Carey made his Test debut on 8 December 2021, in the first Test of the 2021–22 Ashes series. He was chosen as the wicket-keeper for the first two Tests of the series, after Tim Paine stepped down from the Test team. Carey's baggy green cap was presented to him by Adam Gilchrist. Carey equalled the most catches by a wicket-keeper on Test debut, with eight catches. Carey was selected for Australia's 2022 tour of Pakistan and played in 3 tests and 3 ODIs. In the first innings of the first test, Carey scored 19 runs off of 43 balls. Australia did not bat a second time, and the match was drawn. In the first innings of the second test, Carey scored 93 off of 159 balls, before being bowled by Pakistani captain, Babar Azam. Carey did not bat during the second innings and the match was drawn. This was his highest score and was one run higher than previous Australian captain and wicketkeeper, Tim Paine, who had a high score of 92. In the first innings of the third and final test, Carey scored 67 runs off of 105 balls and helped Australia reach a total of 391 runs. Carey did not bat in the second innings and Australia won the match by 115 runs and won the 3 match series 1–0. Carey finished the test series with 179 runs from 3 innings, with a high score of 93 and an average of 59.66, which was the second highest on the Australian team.

In December 2022, Carey scored his maiden Test century during the Boxing Day Test against South Africa, becoming only the second wicketkeeper (after Rod Marsh) to score a century at the MCG, and the first Australian wicketkeeper to score a Test century since Brad Haddin in 2013.

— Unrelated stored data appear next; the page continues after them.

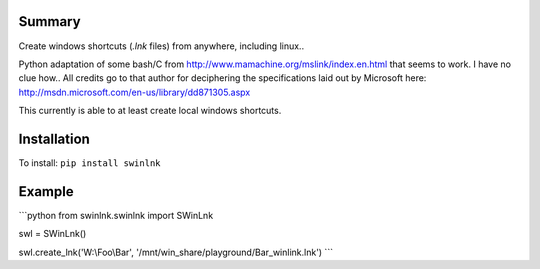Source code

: Summary
=======

Create windows shortcuts (`.lnk` files) from anywhere, including linux..

Python adaptation of some bash/C from
http://www.mamachine.org/mslink/index.en.html that seems to work. I have no
clue how.. All credits go to that author for deciphering the specifications
laid out by Microsoft here:
http://msdn.microsoft.com/en-us/library/dd871305.aspx

This currently is able to at least create local windows shortcuts.

Installation
============

To install: ``pip install swinlnk``

Example
=======

```python
from swinlnk.swinlnk import SWinLnk

swl = SWinLnk()

swl.create_lnk('W:\\Foo\\Bar', '/mnt/win_share/playground/Bar_winlink.lnk')
```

In June 2023, Carey played in the World Test Championship Final, contributing 48 runs in the first innings and a vital 66* in the second. During the 2023 Ashes, Carey was involved in a controversial stumping with England batter Jonny Bairstow. The incident was widely covered in the UK press, being featured on several front pages. Following a bouncer from Cameron Green, Bairstow, assuming that the over had been called and that the ball was dead walked out of his crease whilst the ball was still live. Carey having spotted this on earlier deliveries immediately threw down the stumps after catching the ball. The decision was referred to the third umpire and given out in accordance with the laws of the game. The stumping received mixed reactions, with praise coming from former England captains Michael Atherton, Nasser Hussain, Eoin Morgan and Indian cricketer Ravichandran Ashwin. While the stumping was criticised by Geoffrey Boycott and the England leadership of Ben Stokes and Brendon McCullum.

Carey was named in the ICC Men's Test Team of the Year for 2023, being named as the wicket keeper.

In March 2024, during the second test against New Zealand, Carey equalled Adam Gilchrist's record for the most catches in a match by an Australian wicket-keeper with 10. In the second innings of the test, he scored a match-winning innings of 98*, allowing Australia to chase 279 and earning him Player of the Match.

In February 2025, Carey scored his second Test century and highest first-class score, hitting 156 from 188 balls during the second Test against Sri Lanka. It became the highest score achieved by an Australian wicket-keeper in Asia, surpassing Adam Gilchrist's 144.

Carey was the second highest run scorer for Australia in the 2025–26 Ashes series with 323 runs which included his third test century, a 106 at the Adelaide Oval. Carey also took 28 dismissals, the joint-second highest for any wicket-keeper in a test series. Throughout the series, Carey often went up to the stumps when facing pace bowling of over 130 km/h in order to prevent English batters from leaving their crease and scoring fast. This tactic, while dangerous, proved effective, garnering appreciation and praise from many cricket fans and commentators.

==Personal life==
Carey's father, Gordon, died in September 2025 from leukemia. He had been both a cricket and football coach in South Australia.